Nitro Pdf Pro
Уязвимости
8
Эксплуатируемые
0
Макс. CVSS
8.4
Макс. EPSS
0.01958
Распределение по критичности
Критический
0
Высокий
7
Средний
1
Низкий
0
Затронутые диапазоны версий
< 13.70.8.82< 14.42.0.34≤ 10.5.9.9
Также сопоставлено как (исходные строки): nitro_pdf_pro
Топ уязвимостей
CVE-2025-69627Nitro PDF Pro для Windows 14.41.1.4 содержит кучу уязвимости без использования в реализации метода JavaScript this.mailDoc(). Во время выполнения внутренний объект XID выделяется, а затем преждевременно освобождается, после чего освобожденный указатель все еще передается в функции UI и регистрации помощников. Поскольку освобожденная область памяти может содержать непредсказуемые кучи или остатки контролируемых злоумышленником строк JavaScript, последующие процедуры, такие как wcscmp(), могут обрабатывать недействительные или устаревшие указатели. Это может привести к нарушениям доступа и недетерминальным сбоам.
CVE-2024-35288Nitro PDF Pro версий до 13.70.8.82 и 14.x версий до 14.26.1.0 допускает локальное повышение привилегий в установщике MSI, поскольку пользовательские действия небезопасно выполняются в режиме восстановления. CertUtil запускается в окне conhost.exe, и существует механизм, позволяющий CTRL+o запускать cmd.exe как NT AUTHORITY\SYSTEM.
CVE-2016-8713Существует уязвимость удаленной записи за пределы границ/повреждения памяти в функциональности анализа PDF в Nitro Pro 10.5.9.9. Специально созданный PDF-файл может вызвать уязвимость, приводящую к потенциальному повреждению памяти. Злоумышленник может отправить жертве определенный PDF-файл, чтобы вызвать эту уязвимость.

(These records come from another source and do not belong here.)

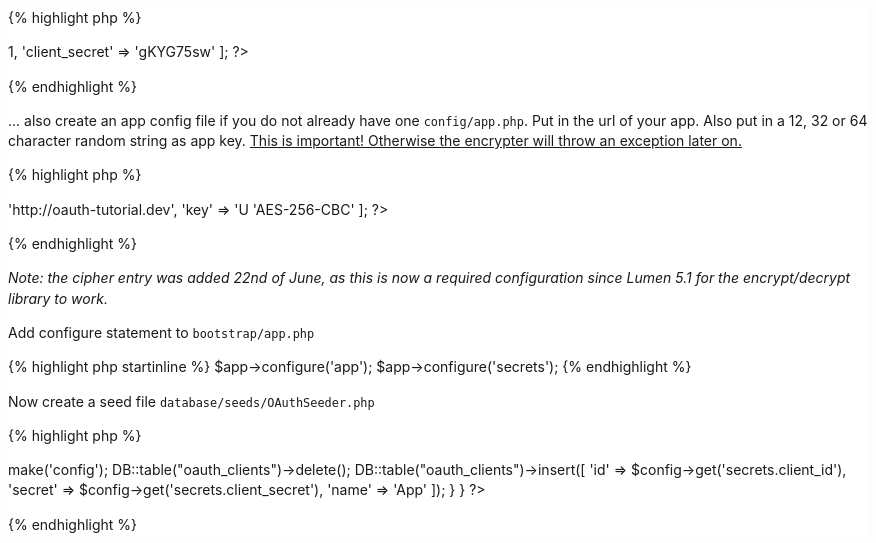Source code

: {% highlight php %}
<?php
return [
    'client_id' => 1,
    'client_secret' => 'gKYG75sw'
];
?>
{% endhighlight %}

<p>
    ... also create an app config file if you do not already have one <code>config/app.php</code>. 
    Put in the url of your app. Also put in a 12, 32 or 64 character random string as app key. 
    <u>This is important! Otherwise the encrypter will throw an exception later on.</u>
</p>

{% highlight php %}
<?php
return [
    'url' => 'http://oauth-tutorial.dev',
    'key' => 'U<CdJu~T&.g/kR-NX55h]HfB+bb,b7Y*',
    'cipher' => 'AES-256-CBC'
];
?>
{% endhighlight %}

<i>
    Note: the cipher entry was added 22nd of June, as this is now a required configuration since Lumen 5.1 for the encrypt/decrypt library to work.
</i>

<p>
    Add configure statement to <code>bootstrap/app.php</code>
</p>

{% highlight php startinline %}
$app->configure('app');
$app->configure('secrets');
{% endhighlight %}

<p>
    Now create a seed file <code>database/seeds/OAuthSeeder.php</code>
</p>

{% highlight php %}
<?php

use Illuminate\Database\Seeder;
use Illuminate\Database\Eloquent\Model;

class OAuthSeeder extends Seeder {

    public function run()
    {
        $config = app()->make('config');

        DB::table("oauth_clients")->delete();

        DB::table("oauth_clients")->insert([
            'id' => $config->get('secrets.client_id'),
            'secret' => $config->get('secrets.client_secret'),
            'name' => 'App'
        ]);   
    }

}

?>
{% endhighlight %}
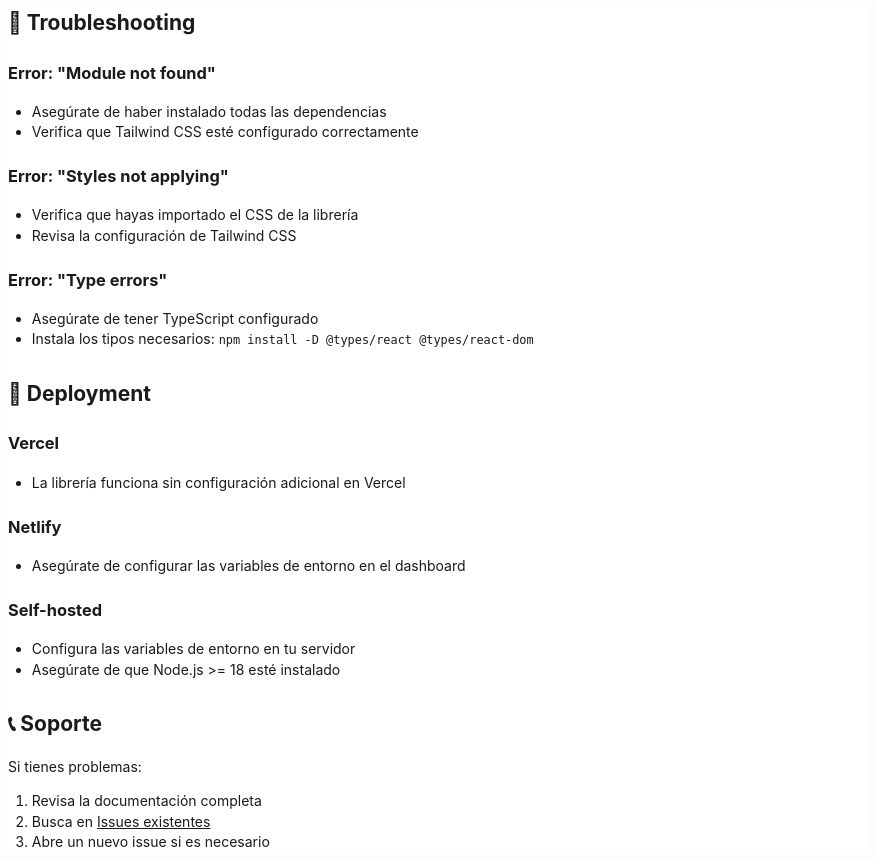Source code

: ## 🐛 Troubleshooting

### Error: "Module not found"
- Asegúrate de haber instalado todas las dependencias
- Verifica que Tailwind CSS esté configurado correctamente

### Error: "Styles not applying"
- Verifica que hayas importado el CSS de la librería
- Revisa la configuración de Tailwind CSS

### Error: "Type errors"
- Asegúrate de tener TypeScript configurado
- Instala los tipos necesarios: `npm install -D @types/react @types/react-dom`

## 🚀 Deployment

### Vercel
- La librería funciona sin configuración adicional en Vercel

### Netlify  
- Asegúrate de configurar las variables de entorno en el dashboard

### Self-hosted
- Configura las variables de entorno en tu servidor
- Asegúrate de que Node.js >= 18 esté instalado

## 📞 Soporte

Si tienes problemas:
1. Revisa la documentación completa
2. Busca en [Issues existentes](https://github.com/devmentech/libro-reclamaciones/issues)
3. Abre un nuevo issue si es necesario
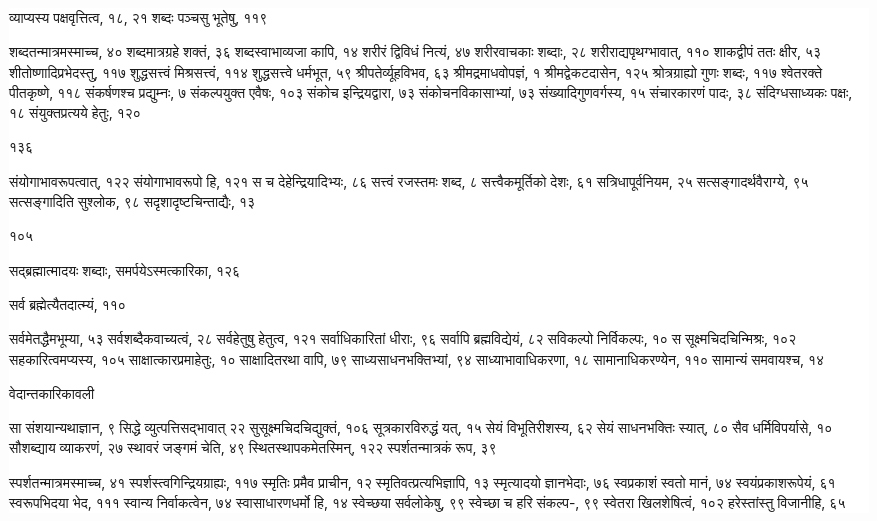 व्याप्यस्य पक्षवृत्तित्व, १८, २१ शब्दः पञ्चसु भूतेषु, ११९

शब्दतन्मात्रमस्माच्च, ४० शब्दमात्रग्रहे शक्तं, ३६ शब्दस्वाभाव्यजा कापि, १४ शरीरं द्विविधं नित्यं, ४७ शरीरवाचकाः शब्दाः, २८ शरीराद्यपृथग्भावात्, ११० शाकद्वीपं ततः क्षीर, ५३ शीतोष्णादिप्रभेदस्तु, ११७ शुद्धसत्त्वं मिश्रसत्त्वं, ११४ शुद्धसत्त्वे धर्मभूत, ५९ श्रीपतेर्व्यूहविभव, ६३ श्रीमद्रमाधवोपज्ञं, १ श्रीमद्वेकटदासेन, १२५ श्रोत्रग्राह्यो गुणः शब्दः, ११७ श्वेतरक्ते पीतकृष्णे, ११८ संकर्षणश्च प्रद्युम्नः, ७ संकल्पयुक्त एवैषः, १०३ संकोच इन्द्रियद्वारा, ७३ संकोचनविकासाभ्यां, ७३ संख्यादिगुणवर्गस्य, १५ संचारकारणं पादः, ३८ संदिग्धसाध्यकः पक्षः, १८ संयुक्तप्रत्यये हेतुः, १२०

१३६

संयोगाभावरूपत्वात्, १२२ संयोगाभावरूपो हि, १२१ स च देहेन्द्रियादिभ्यः, ८६ सत्त्वं रजस्तमः शब्द, ८ सत्त्वैकमूर्तिको देशः, ६१ सत्रिधापूर्वनियम, २५ सत्सङ्गादर्थवैराग्ये, ९५ सत्सङ्गादिति सुश्लोक, ९८ सदृशादृष्टचिन्ताद्यैः, १३

१०५

सद्ब्रह्मात्मादयः शब्दाः, समर्पयेऽस्मत्कारिका, १२६

सर्व ब्रह्मेत्यैतदात्म्यं, ११०

सर्वमेतद्धैमभूम्या, ५३ सर्वशब्दैकवाच्यत्वं, २८ सर्वहेतुषु हेतुत्व, १२१ सर्वाधिकारितां धीराः, ९६ सर्वापि ब्रह्मविद्येयं, ८२ सविकल्पो निर्विकल्पः, १० स सूक्ष्मचिदचिन्मिश्रः, १०२ सहकारित्वमप्यस्य, १०५ साक्षात्कारप्रमाहेतुः, १० साक्षादितरथा वापि, ७९ साध्यसाधनभक्तिभ्यां, ९४ साध्याभावाधिकरणा, १८ सामानाधिकरण्येन, ११० सामान्यं समवायश्च, १४

वेदान्तकारिकावली

सा संशयान्यथाज्ञान, ९ सिद्धे व्युत्पत्तिसद्भावात् २२ सुसूक्ष्मचिदचिद्युक्तं, १०६ सूत्रकारविरुद्धं यत्, १५ सेयं विभूतिरीशस्य, ६२ सेयं साधनभक्तिः स्यात्, ८० सैव धर्मिविपर्यासे, १० सौशब्द्याय व्याकरणं, २७ स्थावरं जङ्गमं चेति, ४९ स्थितस्थापकमेतस्मिन्, १२२ स्पर्शतन्मात्रकं रूप, ३९

स्पर्शतन्मात्रमस्माच्च, ४१ स्पर्शस्त्वगिन्द्रियग्राह्यः, ११७ स्मृतिः प्रमैव प्राचीन, १२ स्मृतिवत्प्रत्यभिज्ञापि, १३ स्मृत्यादयो ज्ञानभेदाः, ७६ स्वप्रकाशं स्वतो मानं, ७४ स्वयंप्रकाशरूपेयं, ६१ स्वरूपभिदया भेद, १११ स्वान्य निर्वाकत्वेन, ७४ स्वासाधारणधर्मो हि, १४ स्वेच्छया सर्वलोकेषु, ९९ स्वेच्छा च हरि संकल्प-, ९९ स्वेतरा खिलशेषित्वं, १०२ हरेस्तांस्तु विजानीहि, ६५
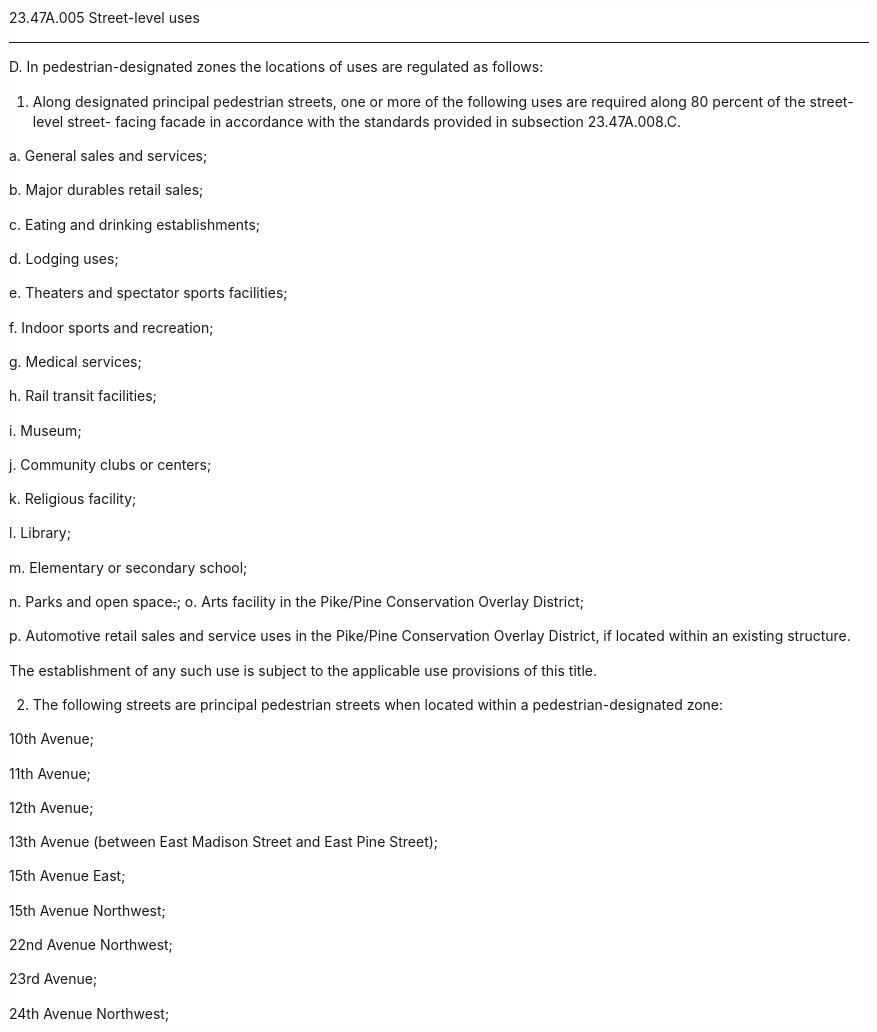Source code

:  23.47A.005 Street-level uses

 ***

 D. In pedestrian-designated zones the locations of uses are regulated as follows:

 1. Along designated principal pedestrian streets, one or more of the following uses are required along 80 percent of the street-level street- facing facade in accordance with the standards provided in subsection 23.47A.008.C.

 a. General sales and services;

 b. Major durables retail sales;

 c. Eating and drinking establishments;

 d. Lodging uses;

 e. Theaters and spectator sports facilities;

 f. Indoor sports and recreation;

 g. Medical services;

 h. Rail transit facilities;

 i. Museum;

 j. Community clubs or centers;

 k. Religious facility;

 l. Library;

 m. Elementary or secondary school;

 n. Parks and open space~~.~~;  o. Arts facility in the Pike/Pine Conservation Overlay District;

p. Automotive retail sales and service uses in the Pike/Pine Conservation Overlay District, if located within an existing structure.

The establishment of any such use is subject to the applicable use provisions of this title.

 2. The following streets are principal pedestrian streets when located within a pedestrian-designated zone:

 10th Avenue;

 11th Avenue;

 12th Avenue;

13th Avenue (between East Madison Street and East Pine Street);

15th Avenue East;

 15th Avenue Northwest;

 22nd Avenue Northwest;

 23rd Avenue;

 24th Avenue Northwest;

CVE-2016-8711Существует потенциальная уязвимость удаленного выполнения кода в функциональности анализа PDF в Nitro Pro 10. Специально созданный PDF-файл может вызвать уязвимость, приводящую к потенциальному выполнению кода. Злоумышленник может отправить жертве определенный PDF-файл, чтобы вызвать эту уязвимость.
CVE-2016-8709Существует уязвимость удаленной записи за пределы границ/повреждения памяти в функциональности анализа PDF в Nitro Pro 10. Специально созданный PDF-файл может вызвать уязвимость, приводящую к потенциальному повреждению памяти. Злоумышленник может отправить жертве определенный PDF-файл, чтобы вызвать эту уязвимость.
CVE-2025-69624Nitro PDF Pro для Windows 14.41.1.4 содержит уязвимость указатель NULL в реализации JavaScript applicationap.alert(). Когда app.alert() вызывается более чем одним аргументом, и первый аргумент оценивается до нуля (например, app.alert(app.activeDocs, true) когда app.activeDocs является нулевым), двигатель маршрутизирует вызов через запасной путь, предназначенный для нестроечных аргументов. На этом пути js_ValueToString() вызывается на нулевом значении и возвращает недействительный струнный указатель, который затем передается JS_GetStringChars() без подтверждения. Уважение к этому указатель приводит к нарушению доступа и сбою приложения при открытии созданного PDF-файла.
CVE-2025-66769Отзыв указатель NULL в Nitro PDF Pro для Windows v14.41.1.4 позволяет злоумышленникам вызвать отказ в обслуживании (DoS) через созданный пакет XFA.
CVE-2025-67825Проблема была обнаружена в Nitro PDF Pro для Windows до 14.42.0.34. В некоторых случаях он отображает информацию о подписанте из непроверенного поля PDF, а не из проверенного предмета сертификата. Это может позволить документу представить несовместимые детали подписавшего. Логика отображения была обновлена, чтобы гарантировать, что информация о подписанте постоянно отражает личность проверенного сертификата.